- Opening Delimiter -

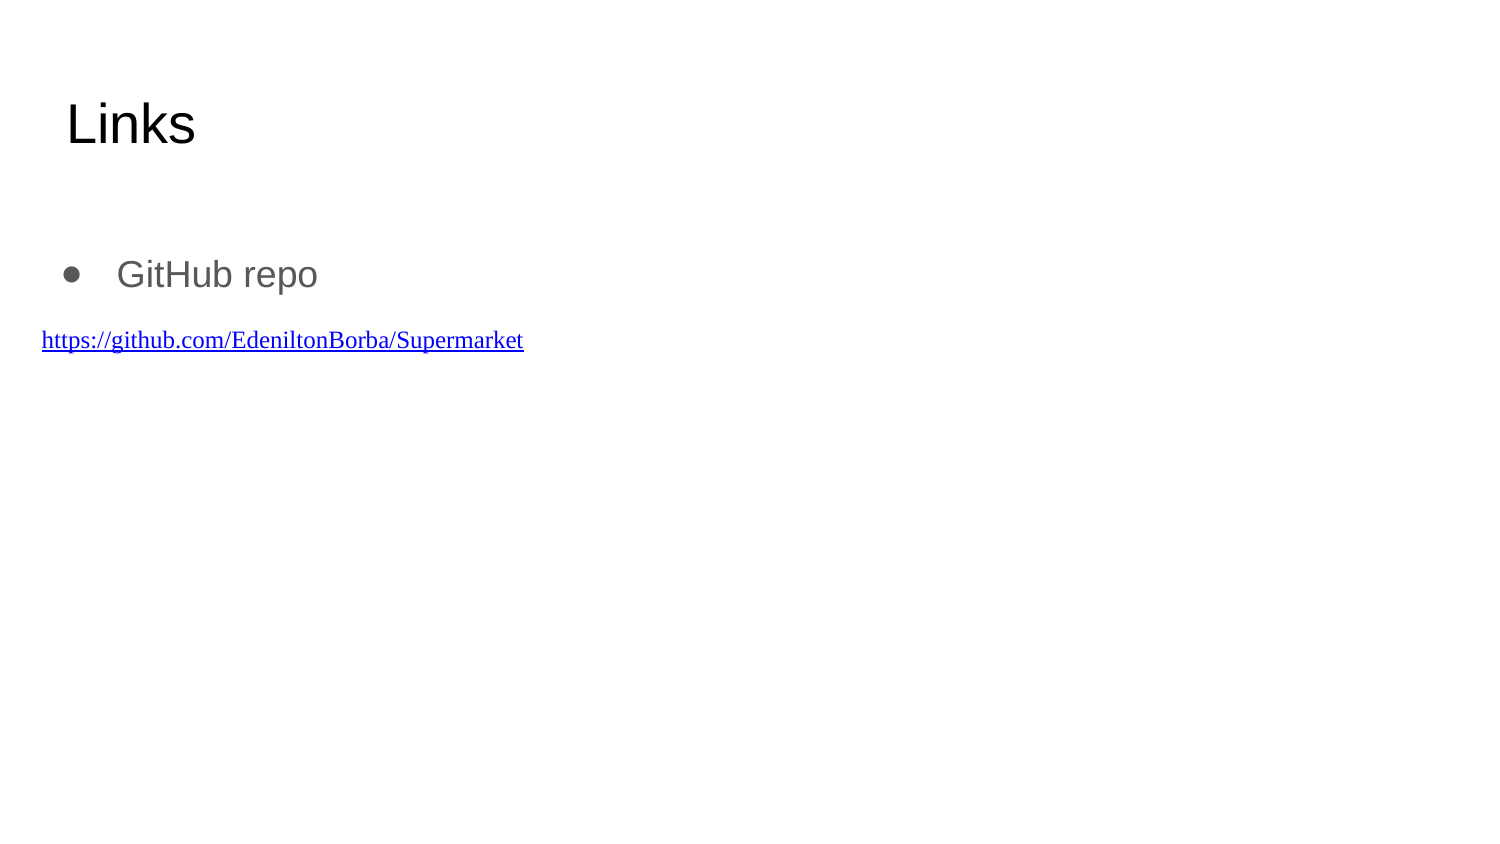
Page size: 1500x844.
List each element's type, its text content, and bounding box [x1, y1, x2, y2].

title Links [50, 72, 1450, 168]
list GitHub repo https://github.com/EdeniltonBorba/Supermarket [26, 183, 1425, 745]
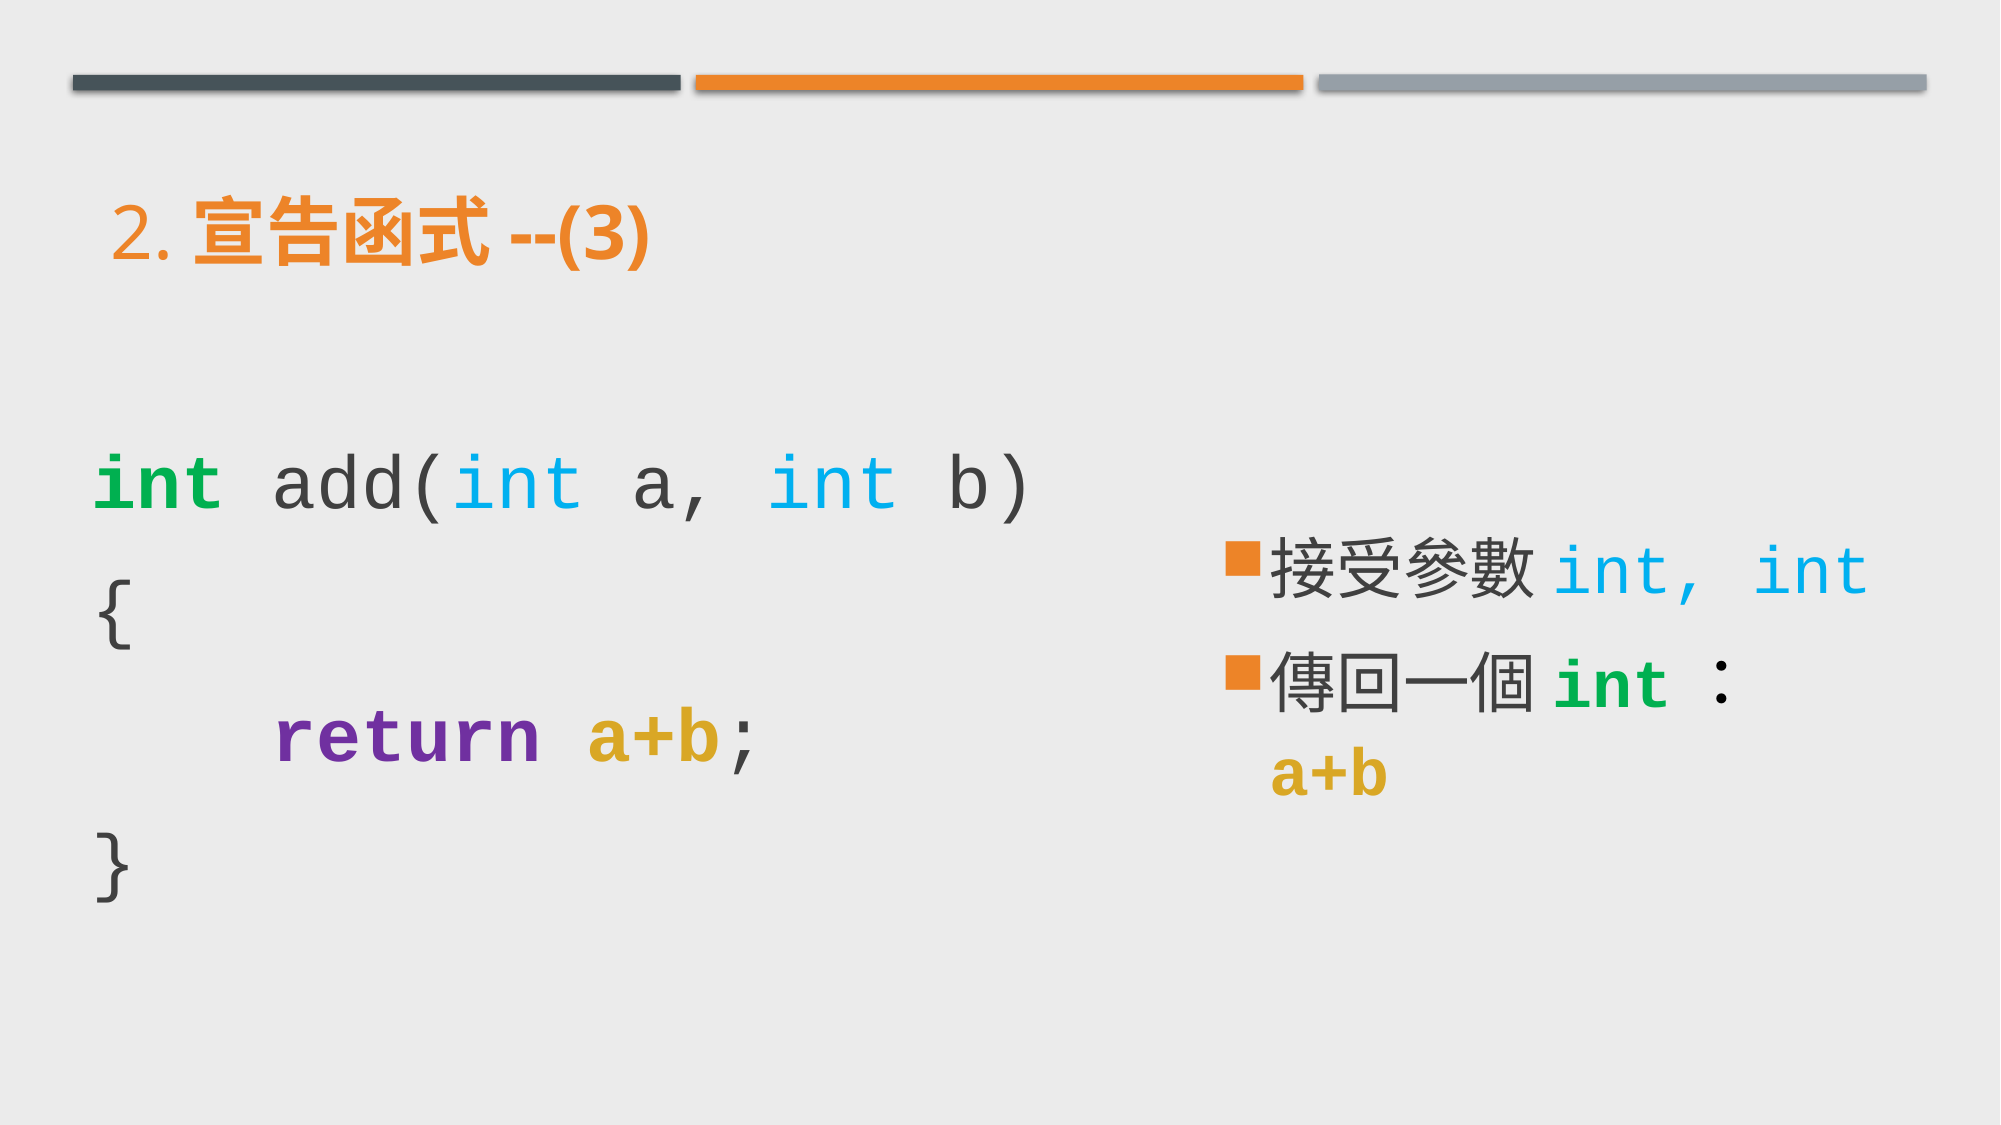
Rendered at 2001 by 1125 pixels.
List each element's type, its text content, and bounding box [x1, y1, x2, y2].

list 接受參數int, int 傳回一個int：a+b [1204, 365, 1905, 962]
list int add(int a, int b) { return a+b; } [76, 365, 1204, 962]
title 2.宣告函式--(3) [95, 119, 1905, 282]
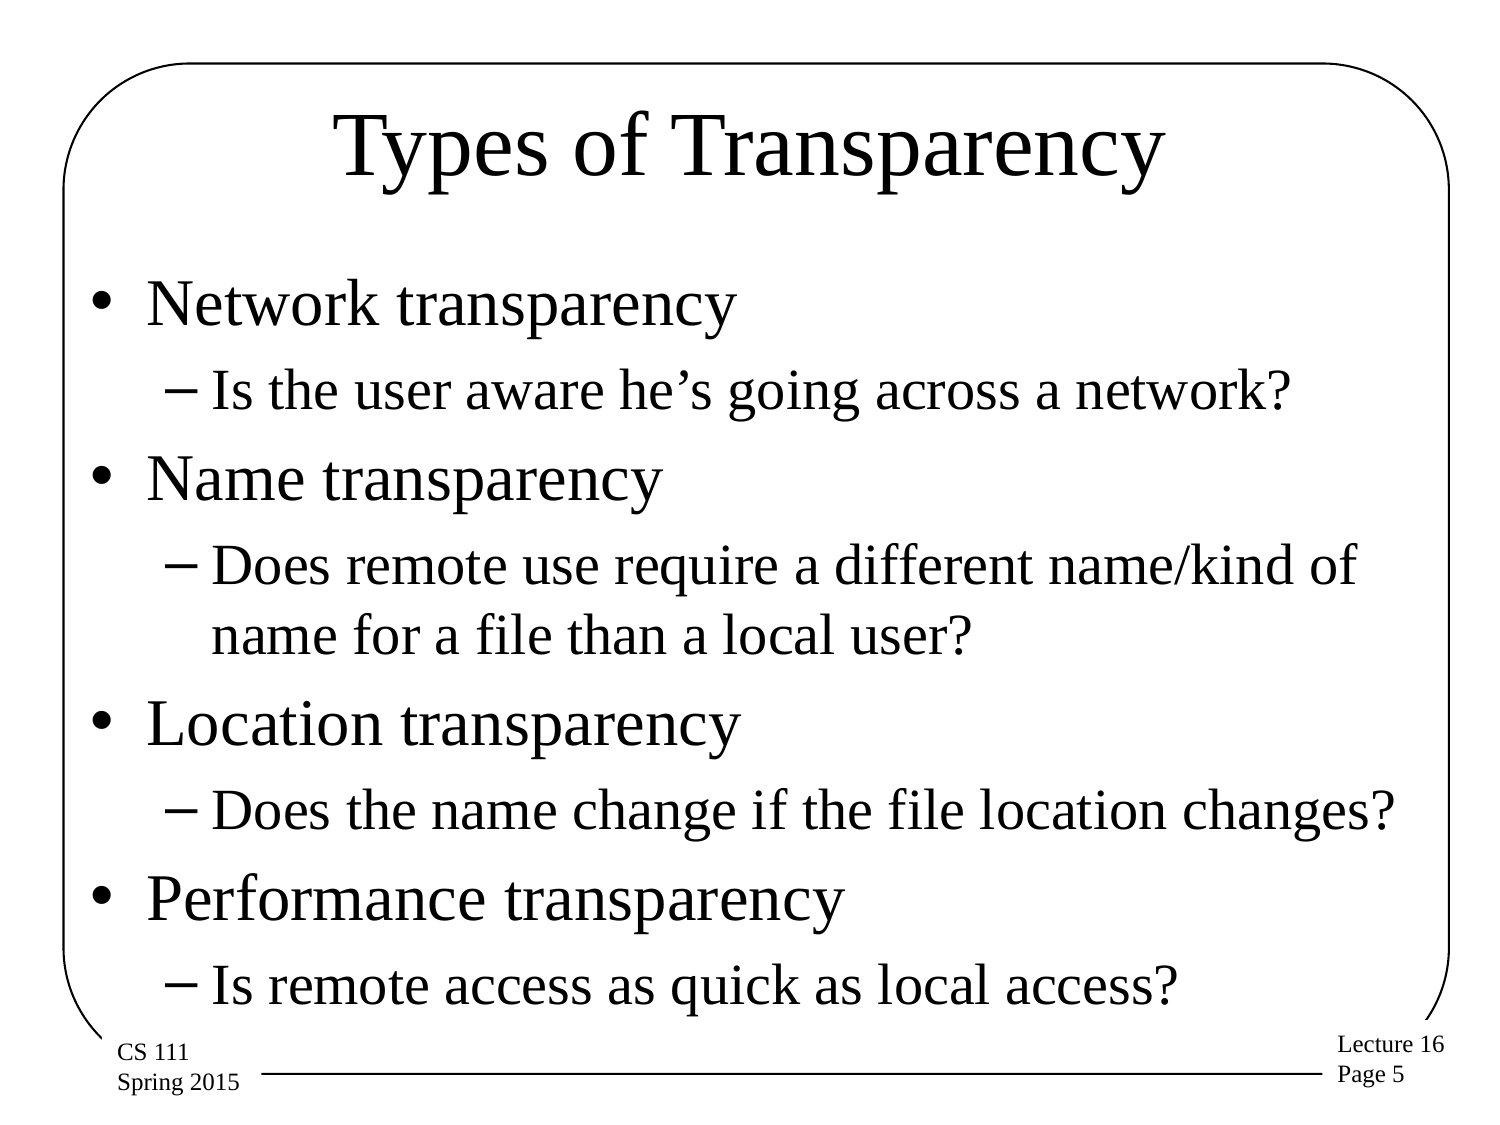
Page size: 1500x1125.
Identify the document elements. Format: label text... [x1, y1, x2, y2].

- Closing Delimiter -

**What the exercise asks**
With the pictures removed, set down the entire listing exactly.

**Exercise output**
Page size: 1500x844.
List each element's type, its text content, and bounding box [x1, y1, x2, y2].

title Links [50, 72, 1450, 168]
list GitHub repo https://github.com/EdeniltonBorba/Supermarket [26, 183, 1425, 745]
Rendered at 2001 by 1125 pixels.
List each element's type, its text content, and bounding box [x1, y1, x2, y2].

list 接受參數int, int 傳回一個int：a+b [1204, 365, 1905, 962]
list int add(int a, int b) { return a+b; } [76, 365, 1204, 962]
title 2.宣告函式--(3) [95, 119, 1905, 282]
Page size: 1500x1125.
Identify the document elements. Format: label text... [x1, y1, x2, y2].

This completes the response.